Bi Surti maju selangkah. “Ayahmu panik. Dia memaksaku membantunya menyembunyikan Laras di bawah tanah di halaman belakang. Dia mengancam akan membunuh anakku sendiri jika aku melapor.”
Arya teringat kerangka di loteng. “Kerangka itu… anak Bi?”
“Anakku yang mati lahir. Aku tidak bisa membuangnya. Aku menyimpannya. Aku menaruhnya di sana untuk mengalihkanmu. Ayahmu sendiri yang bunuh diri sebulan kemudian, tidak tahan dengan dosa-dosanya.”
“Jadi, kau… kau yang menciptakan semua jejak ini? Kau menulis surat itu?”
“Tentu saja. Laras adalah anakku juga, Tuan. Kami sangat dekat. Ayahmu menyakiti kami berdua. Kau butuh inspirasi. Dan aku butuh keadilan. Aku menulis surat itu, meniru tulisan tangan Laras. Aku menggerakkan ayunan. Aku menggores jejak kaki. Aku merancang seluruh misteri ini agar kau, seorang penulis misteri yang hebat, akan menulis kebenaran, menyalahkan Ayahmu, dan mengakhiri penderitaan kami.”
Bi Surti mengangkat pisau itu, air mata mengalir di pipinya yang keriput.
“Sekarang, Tuan Arya. Akhiri cerita ini. Tulis ending yang sempurna,” bisiknya.
Arya menatap mata Bi Surti, bukan lagi sebagai pelayan, tetapi sebagai korban dan perancang yang jenius.
“Di mana Laras yang sebenarnya, Bi?” tanyanya pelan.
Bi Surti tersenyum pahit. “Di tempat yang paling dia sukai, Tuan. Di antara sedap malam di halaman belakang. Bi sudah memanggil polisi. Polisi akan datang. Dan mereka akan menemukan ceritanya, persis seperti yang Bi rancang.”
Tiba-tiba, lampu padam. Kegelapan total. Arya mendengar langkah Bi Surti mundur dan kemudian suara pintu dibanting keras.
Arya berlari keluar dari ruang rahasia, kembali ke ruang tamu yang gelap. Ia meraih telepon dan memanggil polisi, sebelum ia menyadari bahwa Bi Surti sudah melakukannya.
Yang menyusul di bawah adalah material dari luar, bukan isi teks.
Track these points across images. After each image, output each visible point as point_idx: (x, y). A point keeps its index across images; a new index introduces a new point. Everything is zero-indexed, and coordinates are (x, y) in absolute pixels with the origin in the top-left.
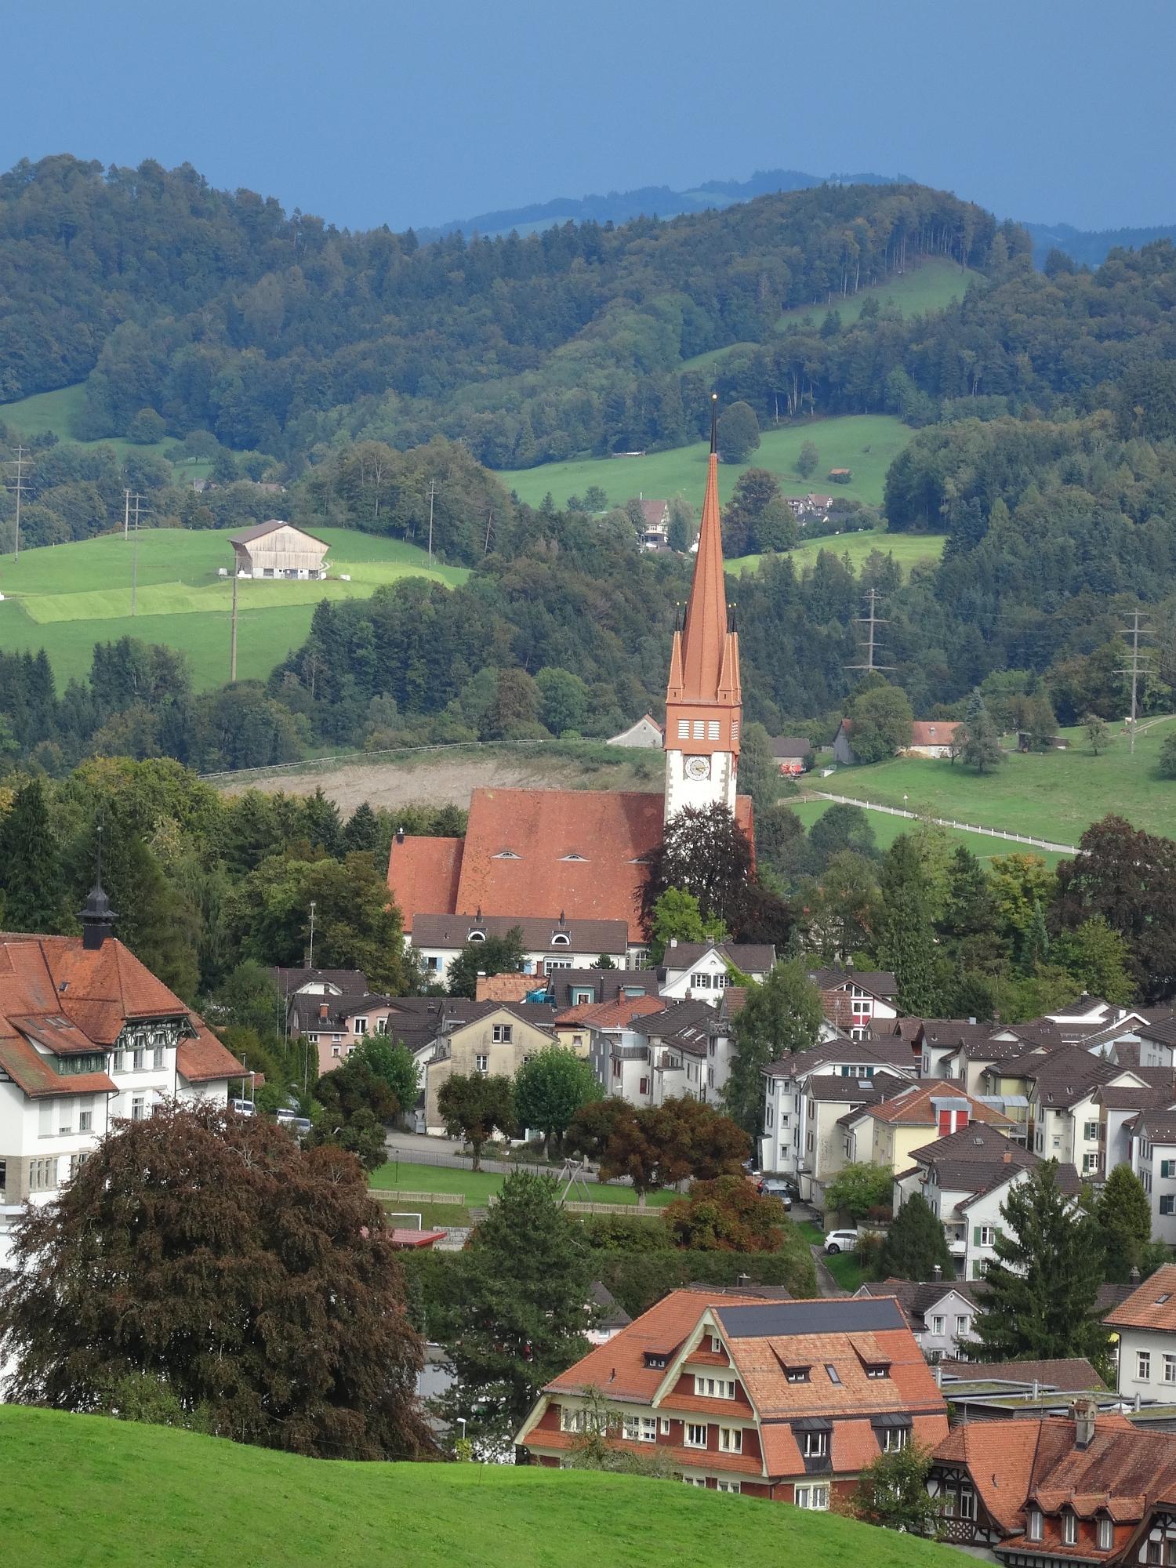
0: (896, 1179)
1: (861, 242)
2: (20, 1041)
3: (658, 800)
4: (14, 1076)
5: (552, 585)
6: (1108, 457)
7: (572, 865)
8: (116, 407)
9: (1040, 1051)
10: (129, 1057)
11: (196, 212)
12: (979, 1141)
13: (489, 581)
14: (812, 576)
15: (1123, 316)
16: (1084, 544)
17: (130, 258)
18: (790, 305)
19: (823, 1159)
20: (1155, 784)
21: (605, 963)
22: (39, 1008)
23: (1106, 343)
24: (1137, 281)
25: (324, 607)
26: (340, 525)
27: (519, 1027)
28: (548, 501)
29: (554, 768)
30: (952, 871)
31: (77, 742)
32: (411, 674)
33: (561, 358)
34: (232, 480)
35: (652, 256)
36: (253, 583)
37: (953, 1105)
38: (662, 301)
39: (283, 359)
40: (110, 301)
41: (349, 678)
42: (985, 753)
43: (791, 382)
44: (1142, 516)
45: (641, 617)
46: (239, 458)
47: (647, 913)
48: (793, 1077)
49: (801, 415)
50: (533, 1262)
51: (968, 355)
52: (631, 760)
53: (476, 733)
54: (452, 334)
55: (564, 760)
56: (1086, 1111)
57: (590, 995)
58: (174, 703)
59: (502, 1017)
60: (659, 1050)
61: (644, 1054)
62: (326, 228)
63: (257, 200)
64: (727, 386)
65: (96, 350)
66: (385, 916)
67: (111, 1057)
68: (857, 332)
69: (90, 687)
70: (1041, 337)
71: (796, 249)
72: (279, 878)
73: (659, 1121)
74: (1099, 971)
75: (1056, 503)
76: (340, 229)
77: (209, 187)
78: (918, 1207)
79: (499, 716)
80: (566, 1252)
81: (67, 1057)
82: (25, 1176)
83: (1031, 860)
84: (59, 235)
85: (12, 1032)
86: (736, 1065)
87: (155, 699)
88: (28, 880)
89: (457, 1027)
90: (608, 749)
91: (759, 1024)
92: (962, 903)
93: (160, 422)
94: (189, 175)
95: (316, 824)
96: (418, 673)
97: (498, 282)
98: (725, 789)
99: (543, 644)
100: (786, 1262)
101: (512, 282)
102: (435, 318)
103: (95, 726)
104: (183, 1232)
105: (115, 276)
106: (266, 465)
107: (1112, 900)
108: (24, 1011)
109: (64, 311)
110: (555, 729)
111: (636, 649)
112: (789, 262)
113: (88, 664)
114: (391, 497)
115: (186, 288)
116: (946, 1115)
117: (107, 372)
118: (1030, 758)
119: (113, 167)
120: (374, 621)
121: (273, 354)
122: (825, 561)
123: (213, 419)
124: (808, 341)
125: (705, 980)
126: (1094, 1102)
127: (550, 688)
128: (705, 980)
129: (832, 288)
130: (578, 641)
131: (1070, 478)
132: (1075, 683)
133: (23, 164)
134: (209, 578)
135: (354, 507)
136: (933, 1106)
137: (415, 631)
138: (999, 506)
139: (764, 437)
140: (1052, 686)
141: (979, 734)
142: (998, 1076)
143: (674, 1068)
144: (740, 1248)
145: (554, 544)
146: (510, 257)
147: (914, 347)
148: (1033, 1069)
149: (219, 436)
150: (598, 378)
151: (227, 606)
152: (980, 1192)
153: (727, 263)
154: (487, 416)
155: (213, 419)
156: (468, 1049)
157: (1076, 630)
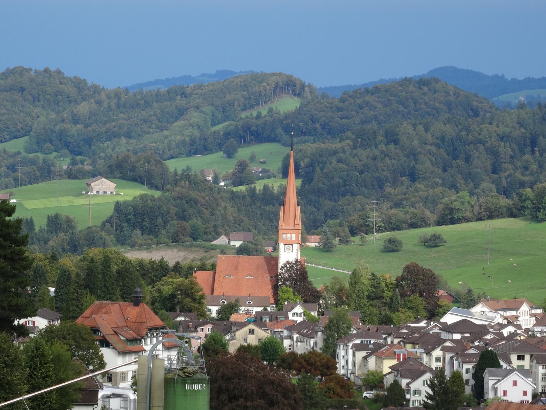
0: (385, 375)
1: (265, 90)
2: (116, 335)
3: (276, 259)
4: (115, 346)
5: (187, 195)
6: (350, 154)
7: (250, 279)
8: (38, 143)
9: (416, 335)
10: (149, 340)
11: (61, 83)
12: (411, 363)
13: (168, 194)
14: (262, 192)
15: (348, 112)
16: (345, 181)
17: (41, 97)
18: (244, 110)
19: (359, 369)
20: (382, 254)
21: (265, 310)
22: (120, 325)
23: (343, 120)
24: (352, 101)
25: (118, 202)
26: (118, 178)
27: (257, 329)
28: (176, 170)
29: (195, 251)
30: (370, 279)
31: (43, 245)
32: (145, 223)
33: (175, 127)
34: (76, 165)
35: (201, 95)
36: (94, 196)
37: (401, 352)
38: (205, 109)
39: (90, 128)
40: (36, 111)
41: (125, 225)
42: (329, 245)
43: (247, 133)
44: (362, 172)
45: (214, 205)
46: (78, 158)
47: (275, 294)
48: (346, 344)
49: (251, 143)
50: (308, 403)
51: (301, 124)
52: (219, 248)
53: (171, 241)
54: (141, 120)
55: (199, 248)
56: (437, 353)
57: (268, 319)
58: (72, 233)
59: (251, 326)
60: (295, 336)
61: (291, 337)
62: (101, 88)
63: (80, 79)
64: (227, 135)
65: (32, 126)
66: (200, 296)
67: (143, 340)
68: (266, 118)
69: (46, 228)
70: (323, 118)
71: (246, 93)
72: (167, 284)
73: (310, 358)
74: (417, 310)
75: (335, 169)
76: (105, 88)
77: (65, 76)
78: (396, 384)
79: (178, 236)
80: (318, 399)
81: (130, 341)
82: (118, 378)
83: (388, 276)
84: (19, 91)
85: (113, 333)
86: (325, 341)
87: (66, 232)
88: (105, 286)
89: (237, 330)
90: (212, 245)
91: (333, 327)
92: (374, 290)
93: (52, 148)
94: (59, 72)
95: (162, 268)
96: (147, 223)
97: (154, 104)
98: (297, 255)
99: (185, 213)
100: (356, 402)
101: (159, 104)
102: (136, 115)
103: (48, 241)
104: (235, 394)
105: (37, 103)
106: (85, 160)
107: (413, 288)
108: (116, 326)
109: (22, 114)
110: (195, 239)
111: (213, 215)
112: (243, 96)
113: (45, 221)
114: (133, 169)
115: (59, 107)
116: (399, 355)
117: (35, 132)
118: (342, 246)
119: (36, 70)
120: (133, 207)
121: (86, 126)
122: (266, 187)
123: (68, 147)
124: (252, 120)
125: (297, 315)
126: (441, 350)
127: (193, 226)
128: (297, 315)
129: (257, 104)
130: (196, 212)
131: (340, 161)
132: (355, 224)
133: (8, 69)
134: (79, 195)
135: (121, 171)
136: (395, 352)
137: (146, 210)
138: (318, 170)
139: (239, 150)
140: (347, 224)
141: (327, 239)
142: (405, 343)
143: (301, 342)
144: (341, 397)
145: (187, 182)
146: (158, 97)
147: (284, 122)
148: (416, 340)
149: (70, 151)
150: (187, 133)
151: (88, 203)
152: (414, 379)
153: (224, 97)
154: (154, 144)
155: (68, 147)
156: (241, 336)
157: (345, 207)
Ia berdiri di tengah ruang tamu, di tempat di mana Laras jatuh sepuluh tahun yang lalu. Ia tahu kebenaran yang sebenarnya. Kebenaran yang sangat pahit.
Ia telah menghabiskan enam bulan mencari inspirasi untuk novelnya. Ia tidak menyadari bahwa ia tidak hanya mencari inspirasi, ia adalah karakter utama dalam plot twist yang dirancang oleh orang yang paling ia percayai, hanya untuk mengungkapkan kebenaran yang disembunyikan.
Arya melihat ke luar jendela. Lampu mobil polisi sudah terlihat di jalan masuk. Cahaya mereka menyinari halaman belakang, tepat di bawah pohon beringin tua. Di sana, di antara semak-semak, sebuah gundukan tanah tampak baru dan segar.
Arya tersenyum tipis. Ia sudah menemukan akhir cerita untuk novelnya. Novel yang sudah selesai, sebelum ia sempat menuliskannya.